## Instrução a
Formate como lista JSON de strings as linhas dos registros que vão da linha com "with these new song that is on board. He like" até a linha com "AMERICA' -- WITH DELAY...", ambas incluídas, com uma string por linha e sem as linhas em branco. Deixe as imagens fora da resposta.

===============

Sunday, March 18, 2007

As novas ditaduras


Todos temos um papel a desempenhar nas relações com os outros.
O trágico é que parece que esse papel mais do que ir o encontro das nossas expectativas vai de encontro de uma imagem que queremos que os outros valorizem ou apreciem.
Porque desempenhamos um papel?
Simplesmente porque acabamos por construir uma imagem de nós mesmos, que pode ser fiel ou não a nós próprios, mas que procuramos preservar mesmo que as circunstâncias variem.
Por exemplo, construí uma imagem de um gajo que escreve umas cenas literatas, e como tal o que escrevi até aqui foi uma representação desse papel. Consegui em quatro parágrafos definir um problema tão vago que tanto pode explicar a guerra no Iraque como o dilema da compra de um Cd.
Mas não é isso que pretendo, por isso permitam-me que saia um bocadinho do meu papel para ser um pouco mais terra-a-terra.
A nova forma de ditadura surge assim, de uma imagem tão colada a um papel que acaba por definir a nossa relação com os outros e com o mundo.
Será então de bom gosto apreciar uma música pela sua complexidade, ou um livro pelo seu volume ou autor, ou até uma determinada preferência por feijoada ou caviar. Tudo que não encaixe nessa apreciação é depreciado por não se enquadrar com a imagem que pretendemos criar de nós próprios.
Por exemplo, não surpreenderia ninguém que dado o meu historial aparecesse aqui a falar mal do Toy, dos programas e novelas da TVI ou até dos rojões do redanho porque encaixa no papel que todos esperariam que representasse, aliás até seria apreciado por isso, no entanto não o faço. Já se perguntaram porquê?
Provavelmente a vossa primeira resposta seria que um gajo como eu não se interressa por coisas tão mundanas, e estariam errados.
Não o faço porque não me sinto refém do meu papel e porque este tenta ser reprodução fiel do que eu sou. O que por outras palavras quer dizer que se existem coisas diferentes elas não têm de ser, obrigatoriamente, piores ou melhores, são simplesmente diferentes.

===============

## Instrução b
Traduza para o inglês esta frase do texto sobre as novas ditaduras: "A nova forma de ditadura surge assim, de uma imagem tão colada a um papel que acaba por definir a nossa relação com os outros e com o mundo."

[Entradas do conjunto de dados]
===============

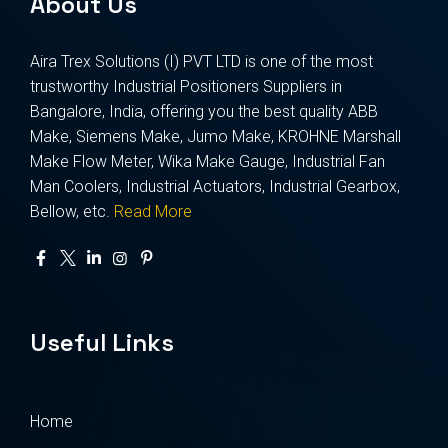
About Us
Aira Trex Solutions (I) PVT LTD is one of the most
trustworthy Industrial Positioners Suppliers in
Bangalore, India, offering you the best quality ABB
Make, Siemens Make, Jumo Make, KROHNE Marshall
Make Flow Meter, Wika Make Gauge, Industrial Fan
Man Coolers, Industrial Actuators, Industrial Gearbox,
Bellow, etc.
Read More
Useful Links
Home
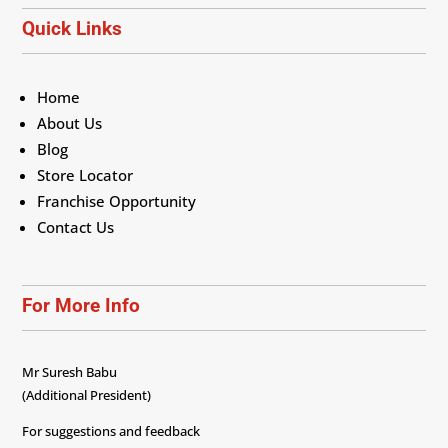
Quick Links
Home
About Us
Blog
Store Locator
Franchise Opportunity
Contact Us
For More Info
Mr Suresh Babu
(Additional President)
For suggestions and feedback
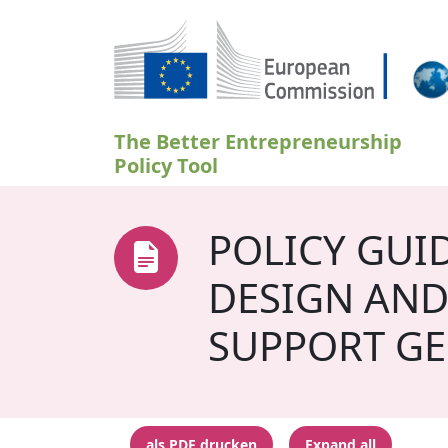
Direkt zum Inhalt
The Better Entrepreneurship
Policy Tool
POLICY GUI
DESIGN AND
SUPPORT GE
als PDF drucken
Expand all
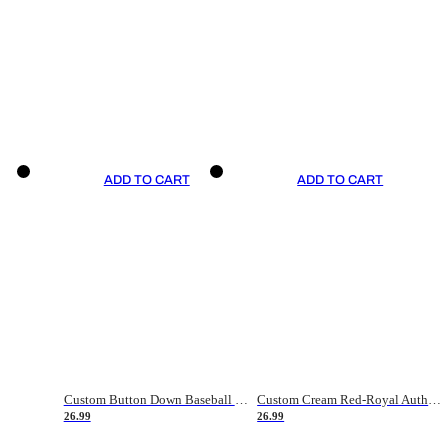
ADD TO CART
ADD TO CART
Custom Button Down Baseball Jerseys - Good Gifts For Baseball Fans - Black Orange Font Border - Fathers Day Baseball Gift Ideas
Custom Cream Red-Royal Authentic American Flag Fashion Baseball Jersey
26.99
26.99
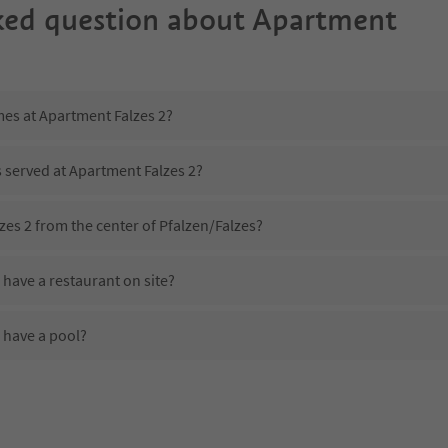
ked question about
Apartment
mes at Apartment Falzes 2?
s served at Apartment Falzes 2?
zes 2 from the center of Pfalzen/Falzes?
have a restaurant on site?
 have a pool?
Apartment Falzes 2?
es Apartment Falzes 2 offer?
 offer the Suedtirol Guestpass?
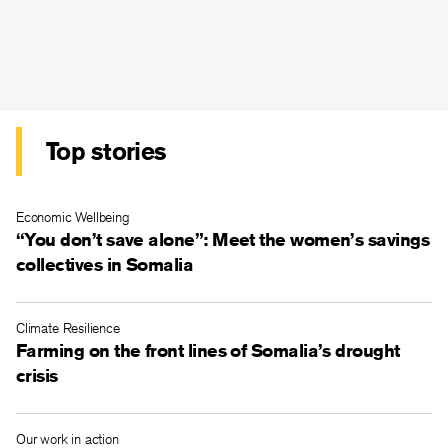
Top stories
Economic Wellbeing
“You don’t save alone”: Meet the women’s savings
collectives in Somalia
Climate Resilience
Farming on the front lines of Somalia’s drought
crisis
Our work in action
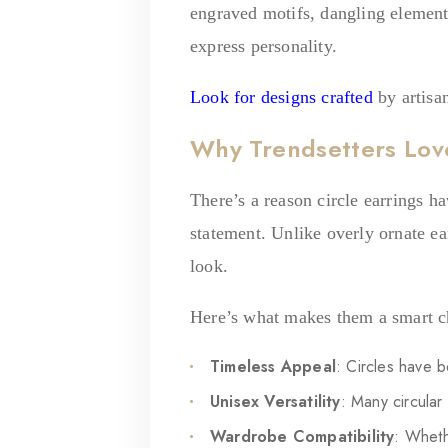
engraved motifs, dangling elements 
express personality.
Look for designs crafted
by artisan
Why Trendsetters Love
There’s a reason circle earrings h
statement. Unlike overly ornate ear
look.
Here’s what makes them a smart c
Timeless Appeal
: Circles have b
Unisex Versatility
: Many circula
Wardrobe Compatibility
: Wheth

===============

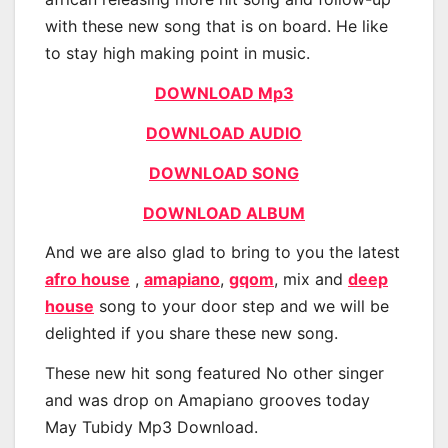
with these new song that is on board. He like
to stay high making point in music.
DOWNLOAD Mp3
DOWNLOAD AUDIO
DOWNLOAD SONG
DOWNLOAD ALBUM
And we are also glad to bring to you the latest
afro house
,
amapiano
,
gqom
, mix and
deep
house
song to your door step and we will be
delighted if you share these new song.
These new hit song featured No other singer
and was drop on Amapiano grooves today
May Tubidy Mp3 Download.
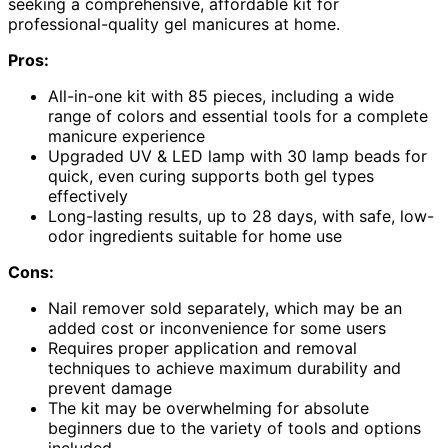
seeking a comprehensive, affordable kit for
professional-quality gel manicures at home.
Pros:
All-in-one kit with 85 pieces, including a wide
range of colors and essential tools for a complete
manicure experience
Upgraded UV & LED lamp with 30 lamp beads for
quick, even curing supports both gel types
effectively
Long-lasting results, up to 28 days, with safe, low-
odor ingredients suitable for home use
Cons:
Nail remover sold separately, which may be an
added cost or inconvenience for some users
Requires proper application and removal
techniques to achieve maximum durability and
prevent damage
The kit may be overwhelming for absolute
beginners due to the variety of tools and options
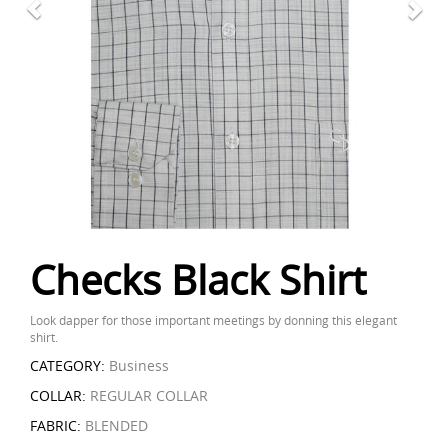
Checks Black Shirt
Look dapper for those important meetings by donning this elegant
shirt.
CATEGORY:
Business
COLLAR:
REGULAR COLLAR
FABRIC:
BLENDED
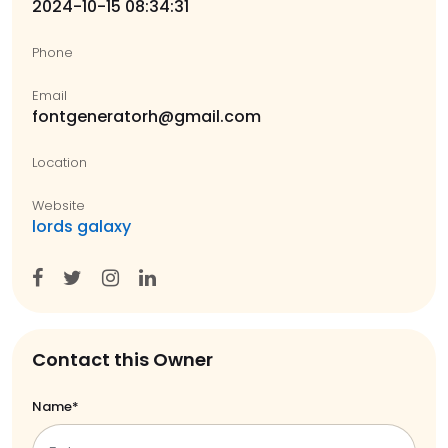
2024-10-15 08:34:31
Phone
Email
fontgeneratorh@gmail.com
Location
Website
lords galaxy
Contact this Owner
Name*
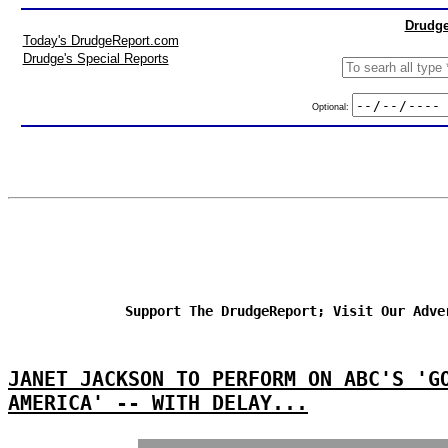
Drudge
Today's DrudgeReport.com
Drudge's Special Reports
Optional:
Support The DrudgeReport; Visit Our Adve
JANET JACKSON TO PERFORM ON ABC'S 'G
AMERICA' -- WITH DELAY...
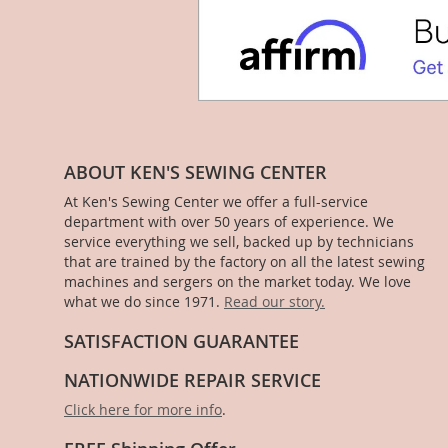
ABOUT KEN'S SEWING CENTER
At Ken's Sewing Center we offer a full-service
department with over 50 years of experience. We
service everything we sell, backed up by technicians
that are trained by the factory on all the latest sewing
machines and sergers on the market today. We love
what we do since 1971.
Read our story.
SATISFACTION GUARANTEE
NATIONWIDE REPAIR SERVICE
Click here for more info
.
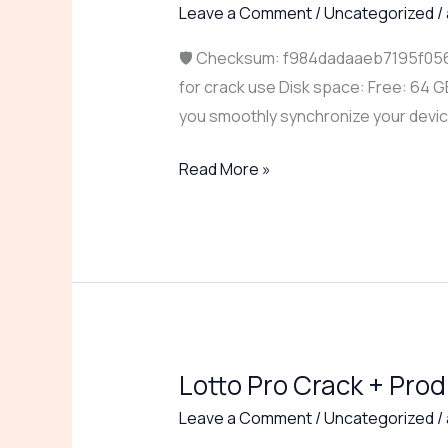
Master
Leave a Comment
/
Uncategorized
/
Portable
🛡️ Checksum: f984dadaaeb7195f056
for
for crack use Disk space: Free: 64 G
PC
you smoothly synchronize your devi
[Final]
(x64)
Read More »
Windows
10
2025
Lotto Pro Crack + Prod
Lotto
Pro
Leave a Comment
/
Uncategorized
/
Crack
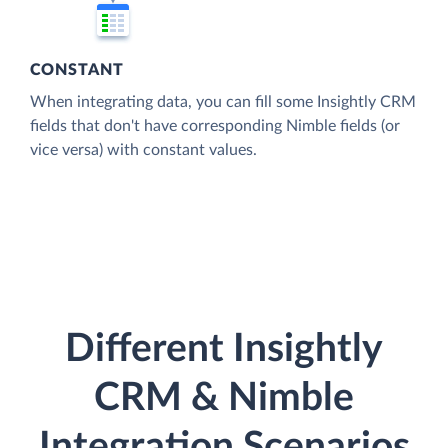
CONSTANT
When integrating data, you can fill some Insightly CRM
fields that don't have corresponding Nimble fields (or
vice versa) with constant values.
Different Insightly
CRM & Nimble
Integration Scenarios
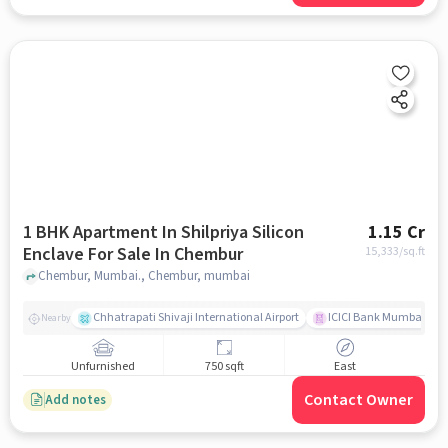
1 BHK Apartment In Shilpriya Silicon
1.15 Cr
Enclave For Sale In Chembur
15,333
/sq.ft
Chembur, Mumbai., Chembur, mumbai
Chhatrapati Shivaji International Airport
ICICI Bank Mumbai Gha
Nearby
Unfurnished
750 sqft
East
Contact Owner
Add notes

===============

## Resposta escrita a
[
  "with these new song that is on board. He like",
  "to stay high making point in music.",
  "DOWNLOAD Mp3",
  "DOWNLOAD AUDIO",
  "DOWNLOAD SONG",
  "DOWNLOAD ALBUM",
  "And we are also glad to bring to you the latest",
  "afro house",
  ",",
  "amapiano",
  ",",
  "gqom",
  ", mix and",
  "deep",
  "house",
  "song to your door step and we will be",
  "delighted if you share these new song.",
  "These new hit song featured No other singer",
  "and was drop on Amapiano grooves today",
  "May Tubidy Mp3 Download.",
  "seeking a comprehensive, affordable kit for",
  "professional-quality gel manicures at home.",
  "Pros:",
  "All-in-one kit with 85 pieces, including a wide",
  "range of colors and essential tools for a complete",
  "manicure experience",
  "Upgraded UV & LED lamp with 30 lamp beads for",
  "quick, even curing supports both gel types",
  "effectively",
  "Long-lasting results, up to 28 days, with safe, low-",
  "odor ingredients suitable for home use",
  "Cons:",
  "Nail remover sold separately, which may be an",
  "added cost or inconvenience for some users",
  "Requires proper application and removal",
  "techniques to achieve maximum durability and",
  "prevent damage",
  "The kit may be overwhelming for absolute",
  "beginners due to the variety of tools and options",
  "Checks Black Shirt",
  "Look dapper for those important meetings by donning this elegant",
  "shirt.",
  "CATEGORY:",
  "Business",
  "COLLAR:",
  "REGULAR COLLAR",
  "FABRIC:",
  "BLENDED",
  "2024-10-15 08:34:31",
  "Phone",
  "Email",
  "fontgeneratorh@gmail.com",
  "Location",
  "Website",
  "lords galaxy",
  "Contact this Owner",
  "Name*",
  "Drudge",
  "Today's DrudgeReport.com",
  "Drudge's Special Reports",
  "Optional:",
  "Support The DrudgeReport; Visit Our Adve",
  "JANET JACKSON TO PERFORM ON ABC'S 'G",
  "AMERICA' -- WITH DELAY..."
]

## Resposta escrita b
The new form of dictatorship thus arises from an image so closely bound to a role that it ends up defining our relationship with others and with the world.